JOB 1: In the travel blog excerpt, during which hours do most shops in Mendoza close?

----------------

Rather than slogging our way back down the mountain, we suited up in water-resistant outer clothing, strapped a piece of hard plastic between our legs and slid down the mountain. Yes, we slid down a volcano at about 25km/h at some points. Most entertaining. Dave Cohen apparently only figured out how to slow down on the last slope we went down, so he had lots of fun, including going face-first down the steepest run. My favourite moment of the descent was accidentally letting go of my ice pick, which we used to help slow us down, watching it cartwheel down the mountain beside me, and managing to catch it again in mid air. Where's a video camera when you need one?
 
Anyway, we made it to the bottom in one piece, somehow. You can check out our exploits yourself in three (yes THREE) different ways:
 
1. The map of our treck up and down the mountain (the iPhone managed to track us the whole way before dropping out just as we got back to the base camp). The Satellite view is the coolest, and if you click the "Replay Treck" button on the map you can watch our journey in super-speed time. Note the way faster descent :)
 
 
2. Photos!

 
 

Tuesday, December 16, 2008

Day 16: Cultural Awareness

In the last update, we had just returned from conquering/retreating from the mighty Andes mountains, and were waiting for our Brazilian visas to get processed. While we waited in Mendoza, we basically did two things:

1) Wandered around town, and
2) Figured out what we were going to do next.

Given the vast amounts of planning we have put into this trip, item 2 has turned out to be a common pastime for us. In this case, we were deciding between heading west directly into Chile, or south to San Carlos de Bariloche.

In the meantime, we figured we would see what events of interest might be happening around town. A couple of blocks down from our hotel was a theatre, so we wandered by to see what was on. To our great interest, it turned out that there was going to be a special presentation for the 'Dia Nacional del Tango' (National Day of Tango) the next night. We hadn't been able to get to a tango event in Buenos Aires, so we stepped inside to find out what the details were.

To our surprise, we were ushered into the main auditorium where we discovered a group of young people at the end of their performance of an electronic/hip-hop dance piece. Somewhat intrigued, both by the performance and the lack of an entrance fee, we stuck around, and the dance number was followed by what turned out to be a documentary on a concert held in Mendoza in 1988 by Peter Gabriel, Sting and Bruce Springsteen (among others), and some of the socio-political events happening at the time. The interviews were a bit tricky to follow, being in a foreign language and all, but it was interesting watching the crowd get into the music, clapping along, and afterwards the production crew came onto the stage and took a bow.

Having failed in our quest for information about the tango event, the next day we tried again. Our first attempt was foiled by the fact that unlike everything else in Mendoza, the ticket booth opened at 1pm. I don't think we've mentioned it before, but in South America the concept of 'siesta' is quite popular. In Buenos Aires, most places stayed open during 'regular' (aka Australian) business hours. In Mendoza, they love siesta. Well, I should say that most people love the siesta, except one old lady we met who informed us with an extremely croaky voice that she couldn't stand it. In any case, most shops close between 1pm and 5pm, and then reopen from 5 until 8 or 9pm. Food vendors and restaurants typically stay open, but not much else.

----------------

JOB 2: Update the records from their first line through the line containing "tered World", changing "Read More" to "Continue Reading" and keeping everything else unchanged.

----------------

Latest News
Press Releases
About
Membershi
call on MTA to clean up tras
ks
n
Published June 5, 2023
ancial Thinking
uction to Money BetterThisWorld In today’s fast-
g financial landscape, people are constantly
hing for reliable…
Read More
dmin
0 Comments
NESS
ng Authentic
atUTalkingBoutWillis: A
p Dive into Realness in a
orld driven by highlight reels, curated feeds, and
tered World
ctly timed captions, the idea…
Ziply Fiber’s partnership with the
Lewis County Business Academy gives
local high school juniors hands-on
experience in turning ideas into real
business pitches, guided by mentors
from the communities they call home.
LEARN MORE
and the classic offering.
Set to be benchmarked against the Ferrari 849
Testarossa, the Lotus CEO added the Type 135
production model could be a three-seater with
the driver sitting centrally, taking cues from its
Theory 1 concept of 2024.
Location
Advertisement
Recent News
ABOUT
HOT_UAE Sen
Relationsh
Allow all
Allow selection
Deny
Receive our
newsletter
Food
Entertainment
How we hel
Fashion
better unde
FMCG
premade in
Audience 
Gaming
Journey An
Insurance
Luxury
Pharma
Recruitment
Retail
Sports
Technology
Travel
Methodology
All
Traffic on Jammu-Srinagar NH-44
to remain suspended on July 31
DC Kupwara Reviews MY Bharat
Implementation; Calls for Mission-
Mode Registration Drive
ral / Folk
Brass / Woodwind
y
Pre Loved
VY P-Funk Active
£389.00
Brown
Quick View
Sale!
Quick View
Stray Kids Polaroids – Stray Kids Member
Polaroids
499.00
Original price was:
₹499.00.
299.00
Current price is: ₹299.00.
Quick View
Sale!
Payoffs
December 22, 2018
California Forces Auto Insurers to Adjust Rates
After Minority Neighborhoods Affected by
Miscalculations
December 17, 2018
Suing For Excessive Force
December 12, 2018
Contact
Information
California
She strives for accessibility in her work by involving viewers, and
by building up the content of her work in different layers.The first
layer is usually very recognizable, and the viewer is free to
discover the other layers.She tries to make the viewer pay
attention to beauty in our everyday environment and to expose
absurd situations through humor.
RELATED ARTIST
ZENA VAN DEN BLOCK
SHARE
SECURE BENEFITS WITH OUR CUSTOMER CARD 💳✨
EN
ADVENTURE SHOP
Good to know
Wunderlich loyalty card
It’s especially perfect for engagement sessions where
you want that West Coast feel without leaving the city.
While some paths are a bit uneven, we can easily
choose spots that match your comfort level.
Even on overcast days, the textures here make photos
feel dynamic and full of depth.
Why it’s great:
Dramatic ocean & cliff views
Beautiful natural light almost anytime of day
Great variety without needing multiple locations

----------------

ANSWER 1: Between 1pm and 5pm.

ANSWER 2:
Latest News
Press Releases
About
Membershi
call on MTA to clean up tras
ks
n
Published June 5, 2023
ancial Thinking
uction to Money BetterThisWorld In today’s fast-
g financial landscape, people are constantly
hing for reliable…
Continue Reading
dmin
0 Comments
NESS
ng Authentic
atUTalkingBoutWillis: A
p Dive into Realness in a
orld driven by highlight reels, curated feeds, and
tered World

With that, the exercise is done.